FV 1031. Whole Exome Sequencing for Children with Dyskinetic Movement Disorder

 

Background: Dyskinetic movement disorders are a group of disorders with similar clinical manifestation consisting of neurodegenerative and neurometabolic disorders as well as cerebral palsy (CP). Dyskinetic movement disorders are rare conditions and diagnostically hard to detect. In contrast to CP, which is a nonprogressive condition and mainly caused by hypoxia-ischemia during birth, the subgroup of neurodegenerative and neurometabolic movement disorders are progressive conditions and a genetic contribution to the pathogenesis of these conditions has to be taken into account.

Aims: We aim to investigate the genetics of dyskinetic movement disorders and to gain insights by the identification of causative genetic variants in known and novel candidate genes using whole exome sequencing (WES) in patient parent trios.

Question: Is there a genetic contribution to dyskinetic movement disorders and, if any, how are the genetic causes characterized? What proportion of cases with dyskinetic movement disorder can be explained by a genetic cause and is trio-based WES a suitable method for the detection of causative variants in these patients?

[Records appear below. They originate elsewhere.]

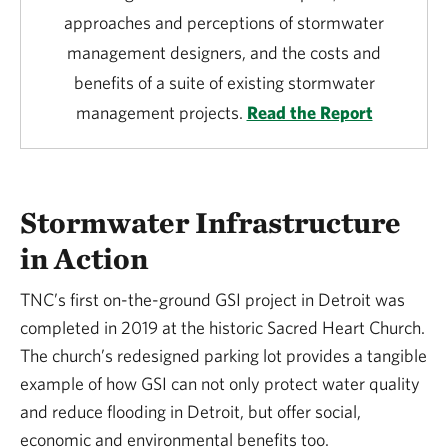
approaches and perceptions of stormwater
management designers, and the costs and
benefits of a suite of existing stormwater
management projects.
Read the Report
Stormwater Infrastructure
in Action
TNC’s first on-the-ground GSI project in Detroit was
completed in 2019 at the historic Sacred Heart Church.
The church’s redesigned parking lot provides a tangible
example of how GSI can not only protect water quality
and reduce flooding in Detroit, but offer social,
economic and environmental benefits too.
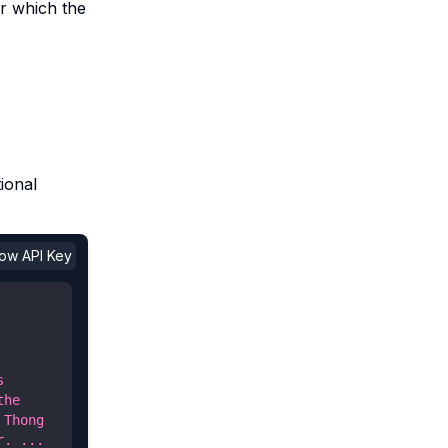
or which the
ional
show API Key
 
he 
Thong 
. ... 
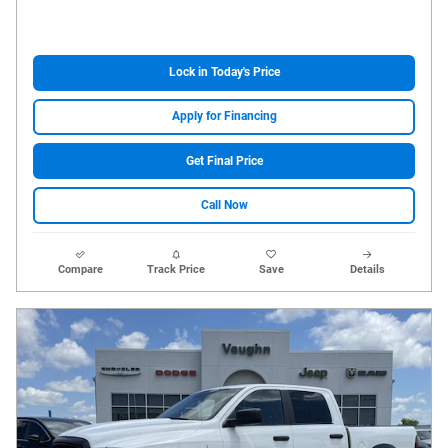
Lock in Today's Price
Apply for Financing
Get Final Price
Call Now
Compare
Track Price
Save
Details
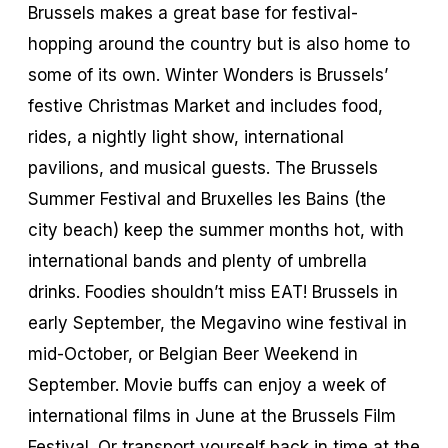
Brussels makes a great base for festival-
hopping around the country but is also home to
some of its own. Winter Wonders is Brussels’
festive Christmas Market and includes food,
rides, a nightly light show, international
pavilions, and musical guests. The Brussels
Summer Festival and Bruxelles les Bains (the
city beach) keep the summer months hot, with
international bands and plenty of umbrella
drinks. Foodies shouldn’t miss EAT! Brussels in
early September, the Megavino wine festival in
mid-October, or Belgian Beer Weekend in
September. Movie buffs can enjoy a week of
international films in June at the Brussels Film
Festival. Or transport yourself back in time at the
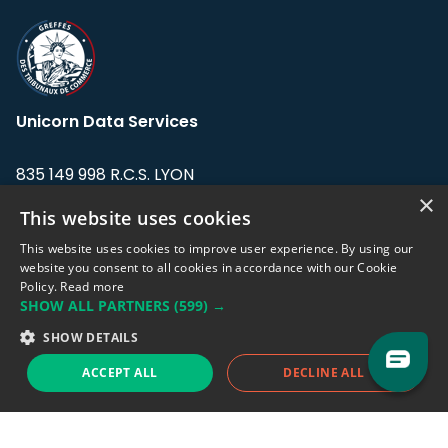
Unicorn Data Services
835 149 998 R.C.S. LYON
Greffe du tribunal de Commerce de LYON
×
This website uses cookies
Address: LE FORUM, 27 rue Maurice
This website uses cookies to improve user experience. By using our
Flandin, 69003 Lyon, France.
website you consent to all cookies in accordance with our Cookie
Policy.
Read more
SHOW ALL PARTNERS
(599) →
Support team:
support@eodhistoricaldata.com
SHOW DETAILS
Sales team:
sales@eodhistoricaldata.com
ACCEPT ALL
DECLINE ALL
Support chat
Reddit
Blog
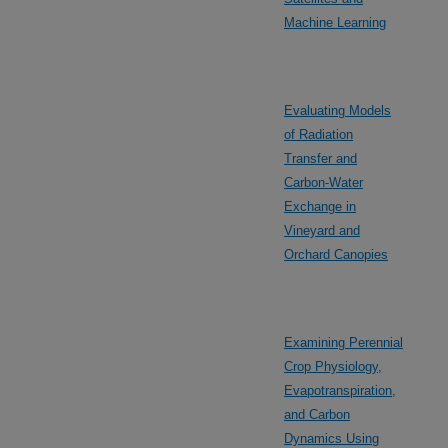
Machine Learning
Evaluating Models
of Radiation
Transfer and
Carbon-Water
Exchange in
Vineyard and
Orchard Canopies
Examining Perennial
Crop Physiology,
Evapotranspiration,
and Carbon
Dynamics Using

Methods: We performed WES of dyskinetic movement disorder patients and their parents (trios). To date, our cohort consists of five patients with a clear diagnosis of CP, eight patients in whom CP could be excluded clinically and by medical imaging, and three patients with a dyskinetic movement disorder of unclear etiology. We sequenced the trios as 100-bp paired-end runs on a HiSeq4000 platform (Illumina, San Diego, California, United States). Exome capture was performed using the SureSelect Human All Exon V6 kit (Agilent, Santa Clara, California, United States). Data analysis and variant prioritization were performed using a pipeline developed in-house (Helmholtz Center Munich).

Results: Up to now, we analyzed 16 dyskinetic movement disorder trios and identified a pathogenic or likely pathogenic variant in five of the patients in the genes SLC9A6, SPAST, and AUTS2 (de novo variants, dominant diseases) as well as in the genes MECR and TECPR2 (compound heterozygous variants, recessive diseases). Moreover, we found a compound heterozygote variant of uncertain significance (VUS) in the gene WWOX in one patient. All six patients with monogenetic cause (positive WES incl. VUS) showed progressive presentation and the diagnosis of CP could be excluded clinically and by medical imaging, whereas the five patients with clear diagnosis of CP as well as the three patients with an unclear etiology of the dyskinetic movement disorder all had a negative WES. For the remaining two non-CP cases, where WES did not reveal a causative variant in genes with known disease associations, further investigation is required.

Conclusion: Our results indicate that a substantial proportion of dyskinetic movement disorder cases are due to a monogenic cause. This subgroup consists of unclear cases where CP can be excluded clinically and by MRI. We conclude that trio-based WES seems to be a suitable method for the investigation of causative variants in unclear cases of dyskinetic movement disorder and should be considered in clinical practice.